土方自身でさえも、決して本気で彼の切腹を望んでいる訳ではなく、立場上そう言わざるを得ないだけで言っている事は言葉と裏腹に表情から見て取れて、寧ろ同情の視線が彼に注がれた。
「私たちにとって隊規は絶対だ。しかし、神谷君の功績を鑑みれば誰も処断を下せる者はいない。だな?」
それまで幹部たちの意見にじっと耳を傾けていた近藤は苦笑すると、静かに口を開いた。
きっと中には彼の存在自体が今までは疎ましく感じていた者だってきっといただろう。けれど、誰も神谷清三郎を消すという選択肢を選び、その実行に当たる事を自ら望む者はいなかった。

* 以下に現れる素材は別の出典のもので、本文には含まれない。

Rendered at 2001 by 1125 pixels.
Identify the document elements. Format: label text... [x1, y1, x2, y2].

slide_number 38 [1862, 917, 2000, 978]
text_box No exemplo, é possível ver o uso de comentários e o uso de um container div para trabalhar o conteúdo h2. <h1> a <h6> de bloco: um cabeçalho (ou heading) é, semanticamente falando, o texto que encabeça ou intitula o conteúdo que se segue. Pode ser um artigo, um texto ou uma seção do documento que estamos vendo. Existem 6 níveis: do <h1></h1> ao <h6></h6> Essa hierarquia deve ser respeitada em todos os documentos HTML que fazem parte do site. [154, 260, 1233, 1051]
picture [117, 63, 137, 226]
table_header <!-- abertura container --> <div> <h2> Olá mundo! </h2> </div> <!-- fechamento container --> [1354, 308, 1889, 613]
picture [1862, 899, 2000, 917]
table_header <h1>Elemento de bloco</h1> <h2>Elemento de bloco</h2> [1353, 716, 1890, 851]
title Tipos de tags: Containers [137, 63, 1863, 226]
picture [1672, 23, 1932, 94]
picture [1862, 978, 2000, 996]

「神谷君の勝ちだな。まさか我々で処断できない人間ができるとは思わなかった。彼は新選組でそれだけの事をしてくれたんだ。その彼に報いようじゃないか。それに離隊して何処かへ行くわけじゃない。総司の嫁になってくれるというのだし」
その局長としての決断に、それまで穏やかに会話をしながらも張り詰めていた糸が緩やかになったように空気が和らいだ。部屋の障子の向うからも零れてくる安堵の息と空気に、近藤は改めて神谷清三郎に対して敬意と尊敬を感じた、
土方は憮然としながらも自然と先程よりも幾許か厳しかった空気を和らげながら、呟く。
「まぁ…局長として近藤さんがそう判断したなら…俺には依存はない……他に依存ある奴もいないな…?」
誰も手を上げるなよという空気を放ちながらも、形式上整えたいのか土方は周囲を見渡す。
無論誰も異論を唱える者はいなかった。
甘いと言わざるを得ない決定に土方の複雑な心情を読み取り、伊東が一人扇の向うで笑みを浮かべているだろう事は彼の目の表情から見て取れたが、土方には青筋を立てながらもすぐさま視線を逸らした。
「じゃあ…しゃーねぇな。神谷清三郎は存命させて。ただ女子だと分かった以上新選組には置いとけねぇから除隊。ただ内通し過ぎているから、沖田の嫁として嫁す事が条件。沖田も神谷の事を隠していた罰として、責任とって神谷を娶る事。…で…いいか?」
「いやったー!!」
幹部が返答するよりも先に、障子の向うから声が上がった。
一気に大量の隊士たちが部屋に流れ込む。
皆一様に神谷に対する采配を気にして集まった者たちだ。
一番隊も他の隊も関係無い、ありとあらゆる場所に配置されている者たちが集まり、聞き耳を立てていたのだ。
「てめぇら!盗み聞きしやがって!皆切腹させるぞ!」
土方のお決まりの怒声に、幹部たちは笑い、聞き耳を立てていた隊士たちも笑いながら逃げていく。
総司はその中で一人、ほっとして、笑みを浮かべていた。